The math flips in favor of self-hosting only at larger scale:

  • Above 200 developers: Ingest volumes push Datadog and Grafana Cloud into the $2K+/month range. Tempo on Kubernetes handles the same volume for $300/month plus fixed engineer time.
  • Compliance requirements: HIPAA, FedRAMP, or SOC2 workloads sometimes mandate specific data residency that vendor tools do not support cleanly.
  • Team already runs Prometheus and Grafana: Adding Tempo alongside is trivial, so the marginal ops cost is near zero.

The One Dashboard You Actually Need

Do not build ten dashboards. Build one: Cost per successful task, sliced by model and workflow. That single view answers 80% of the operational questions. Additional dashboards are worth building only when a specific question comes up repeatedly.

Alert on three things:

  1. Any workflow's daily cost exceeds 2x its 7-day average.
  2. Prompt cache hit rate on any workflow drops below 40%.
  3. Retry count on any workflow exceeds 3x its 7-day average.

Recommendation

  • For teams under 50 developers, use Grafana Cloud. Best cost, minimal setup, complete stack.
  • For teams above 200 developers or with compliance mandates, use self-hosted Tempo + Prometheus + Grafana. Costs pass through Grafana Cloud around 100 developers.
  • Do not use Datadog unless you already do. It is the best UX but 3x the cost — for AI observability specifically, that premium is hard to justify.
  • Custom span attributes are essential. Standard OTel gen_ai semantic conventions cover the basics but miss cost attribution and business-unit fields.
  • Build one great dashboard before ten mediocre ones. Cost per successful task is the answer.

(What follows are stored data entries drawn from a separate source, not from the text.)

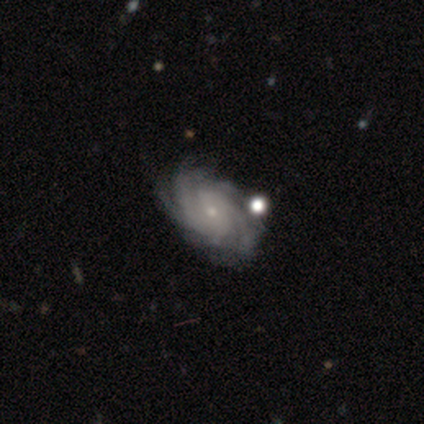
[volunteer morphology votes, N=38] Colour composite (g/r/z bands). It shows a featured or disk galaxy (87%) with no bar (64%), 4 (41%) tight (62%) spiral arms (97%) and a small central bulge (79%). Merging: none (61%).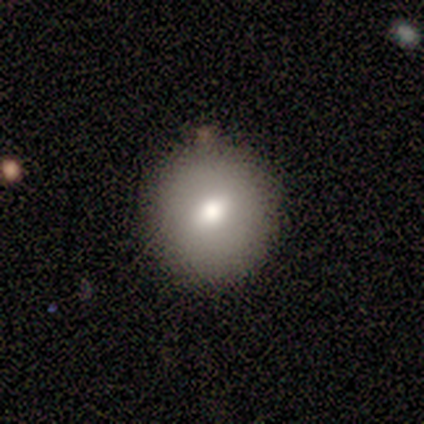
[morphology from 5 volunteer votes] smooth_or_featured: smooth (p=0.80) [alt: featured or disk p=0.20]
how_rounded: round (p=1.00)
merging: none (p=1.00)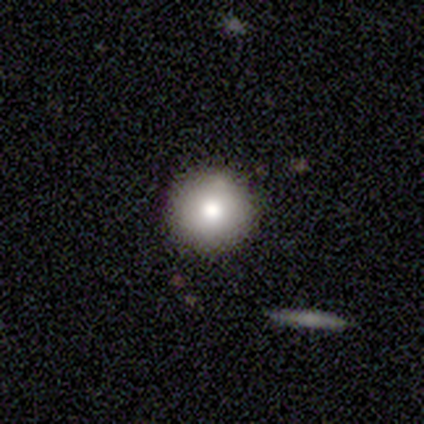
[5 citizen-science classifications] Smooth or featured: smooth — 80% (featured or disk — 20%)
How rounded: round — 100%
Merging: none — 100%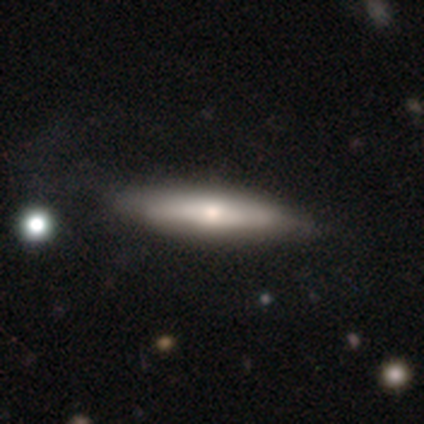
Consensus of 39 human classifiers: A smooth galaxy with no disk features (46%, tied with featured or disk) that is cigar-shaped (78%). Merging: none (47%).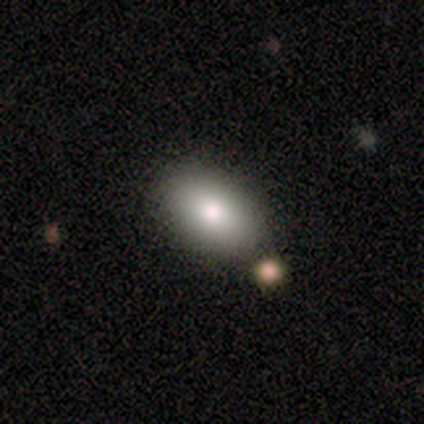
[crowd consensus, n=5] Overall: smooth (100%). How rounded: in between (100%). Merging: none (60%; minor disturbance 20%).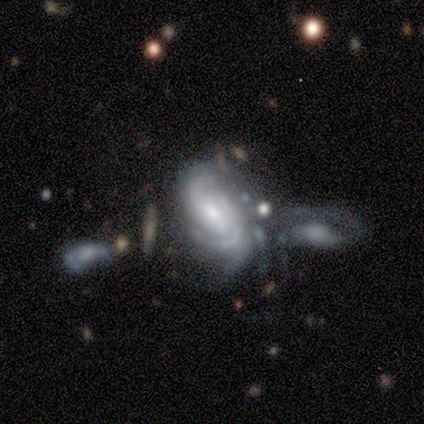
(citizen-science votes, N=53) Volunteers were most divided on "merging": none: 31%, minor disturbance: 29%, merger: 27%, major disturbance: 13%. More confident: edge-on disk — no (100%); smooth or featured — featured or disk (92%); spiral arms — yes (92%); bulge size — moderate (63%); spiral arm count — 2 (53%); bar — no (53%); spiral winding — medium (51%).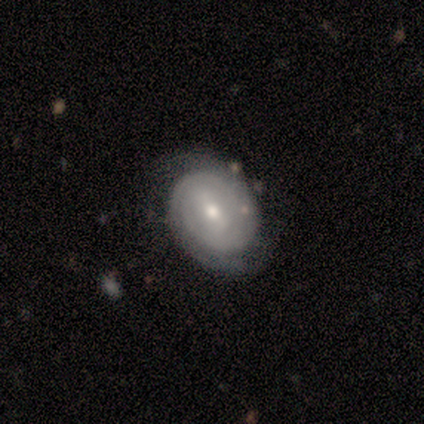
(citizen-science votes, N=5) Smooth or featured?
  - featured or disk: 100% *
  - smooth: 0%
  - star or artifact: 0%
Edge-on disk?
  - no: 100% *
  - yes: 0%
Bar?
  - weak: 60% *
  - strong: 20%
  - no: 20%
Spiral arms?
  - yes: 100% *
  - no: 0%
Spiral winding?
  - tight: 100% *
  - medium: 0%
  - loose: 0%
Spiral arm count?
  - can't tell: 60% *
  - 2: 20%
  - 3: 20%
  - 1: 0%
  - 4: 0%
  - more than 4: 0%
Bulge size?
  - moderate: 80% *
  - small: 20%
  - dominant: 0%
  - large: 0%
  - none: 0%
Merging?
  - none: 100% *
  - minor disturbance: 0%
  - major disturbance: 0%
  - merger: 0%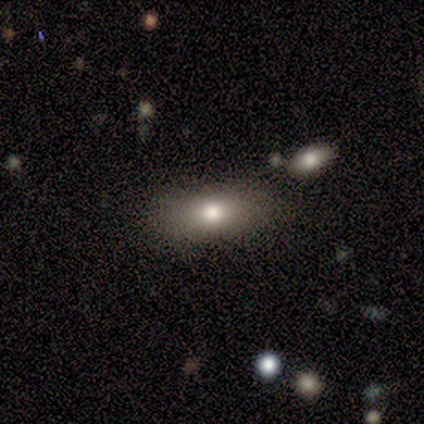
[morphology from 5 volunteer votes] Overall: smooth (100%). How rounded: in between (80%). Merging: none (80%).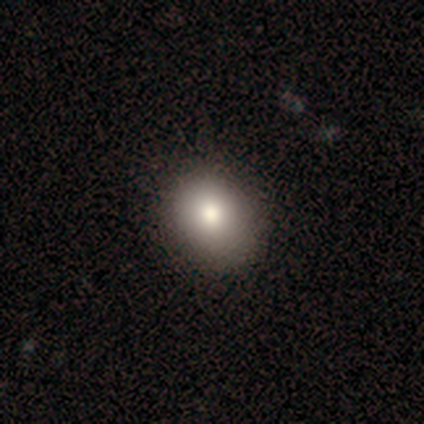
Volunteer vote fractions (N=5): Overall: smooth (80%). How rounded: round (75%). Merging: none (100%).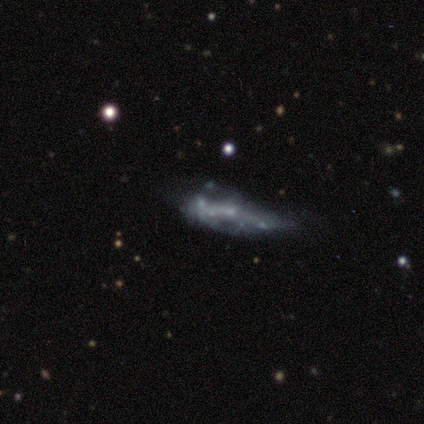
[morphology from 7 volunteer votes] Volunteers were most divided on "bulge size" (2-way tie): small: 50%, none: 50%, dominant: 0%, large: 0%, moderate: 0%. More confident: edge-on disk — no (80%); bar — no (75%); spiral arms — no (75%); smooth or featured — featured or disk (71%); merging — minor disturbance (67%).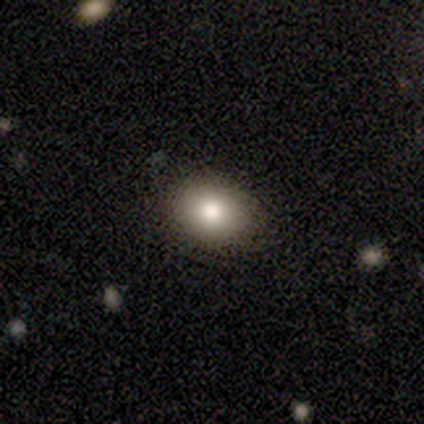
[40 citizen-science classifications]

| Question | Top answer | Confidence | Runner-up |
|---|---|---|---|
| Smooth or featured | smooth | 82% | featured or disk (10%) |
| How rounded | round | 55% | in between (45%) |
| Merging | none | 95% | minor disturbance (5%) |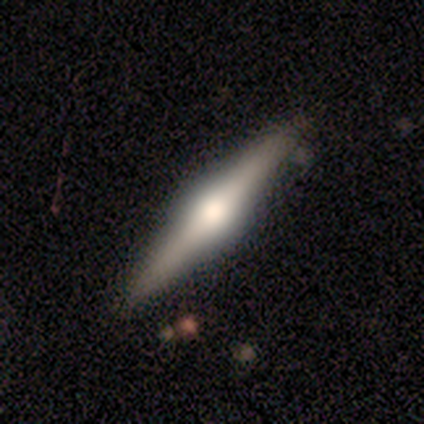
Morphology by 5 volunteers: Smooth or featured?
  - featured or disk: 60% *
  - smooth: 40%
  - star or artifact: 0%
Edge-on disk?
  - yes: 100% *
  - no: 0%
Edge-on bulge?
  - rounded: 100% *
  - boxy: 0%
  - none: 0%
Merging?
  - none: 80% *
  - minor disturbance: 20%
  - major disturbance: 0%
  - merger: 0%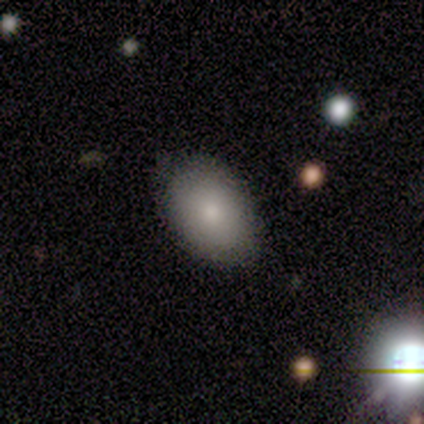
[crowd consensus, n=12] Smooth or featured? 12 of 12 (100%) said smooth. How rounded? 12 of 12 (100%) said in between. Merging? 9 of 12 (75%) said none.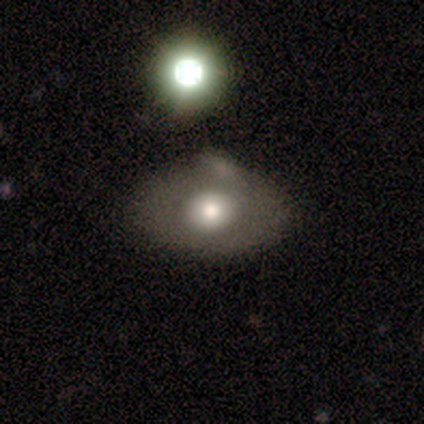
Volunteers were most divided on "how rounded": round: 67%, in between: 33%, cigar-shaped: 0%. More confident: merging — none (75%); smooth or featured — smooth (60%).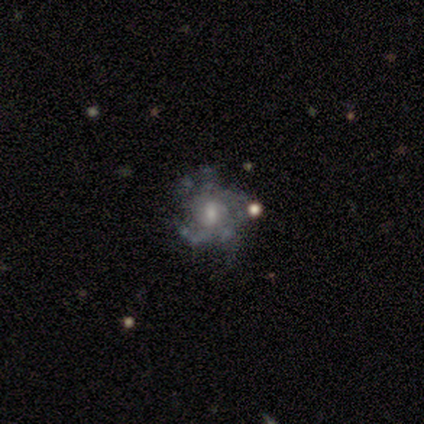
A featured or disk galaxy (89%) with no bar (64%), 4 (26%, tied with can't tell) tight (52%) spiral arms (70%) and a moderate central bulge (52%). Merging: none (71%).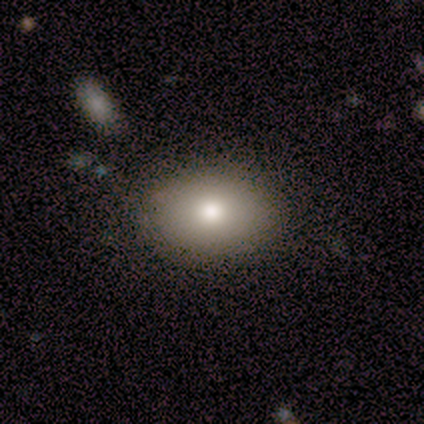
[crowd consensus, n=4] Smooth or featured? 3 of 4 (75%) said smooth. How rounded? 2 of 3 (67%) said in between. Merging? 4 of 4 (100%) said none.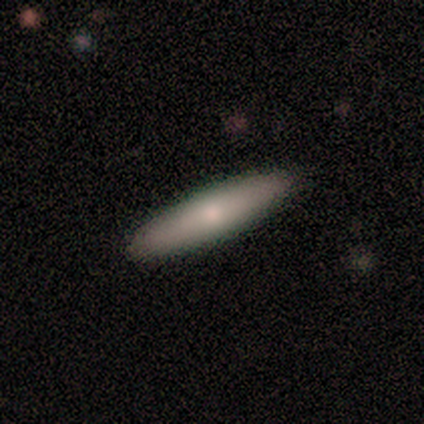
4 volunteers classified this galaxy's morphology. Overall: smooth (75%). How rounded: cigar-shaped (67%; in between 33%). Merging: none (75%).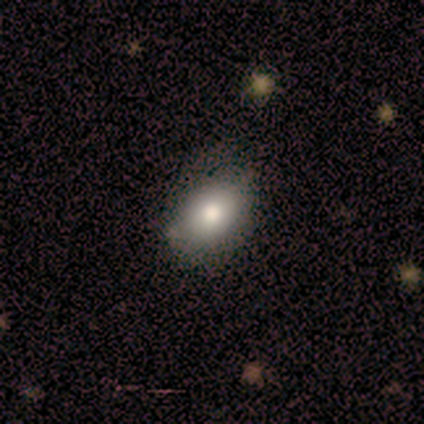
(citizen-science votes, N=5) Smooth or featured? 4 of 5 (80%) said smooth. How rounded? 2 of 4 (50%) said in between. Merging? 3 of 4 (75%) said none.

Want to calculate exact costs for your project?

Frequently Asked Questions

How much does an AI observability stack cost?

For a 20-developer team: about $550/month all-in on Grafana Cloud, or roughly $800/month self-hosted when engineer time is counted honestly. Datadog for the same workload runs $1,200+/month.

Which vendor is best for AI coding agent observability?

Grafana Cloud for teams under 50 developers — best value with a complete stack. Self-hosted Tempo + Prometheus + Grafana becomes competitive at 200+ developers. Datadog has the best UX but is 3x the cost, hard to justify for AI-specific workloads.

What custom span attributes do I need for AI observability?

Model name, token counts (input, output, cached), computed cost, agent trajectory ID, tool name, retry count, and business unit or workflow tag. Standard OpenTelemetry gen_ai semantic conventions cover the basics but miss cost attribution.

Do I need traces or are metrics enough?

Traces are essential for AI agents. Metrics tell you 'requests were slow' — traces tell you 'the router decided to use Opus, the first tool call took 8s, and we retried twice.' The parent-child span relationships let you compute cost per agent trajectory, which pure metrics cannot.

Should I build many dashboards or one great one?

One great one. Cost per successful task, sliced by model and workflow, answers 80% of operational questions. Additional dashboards are worth building only when a specific question recurs. Start minimal.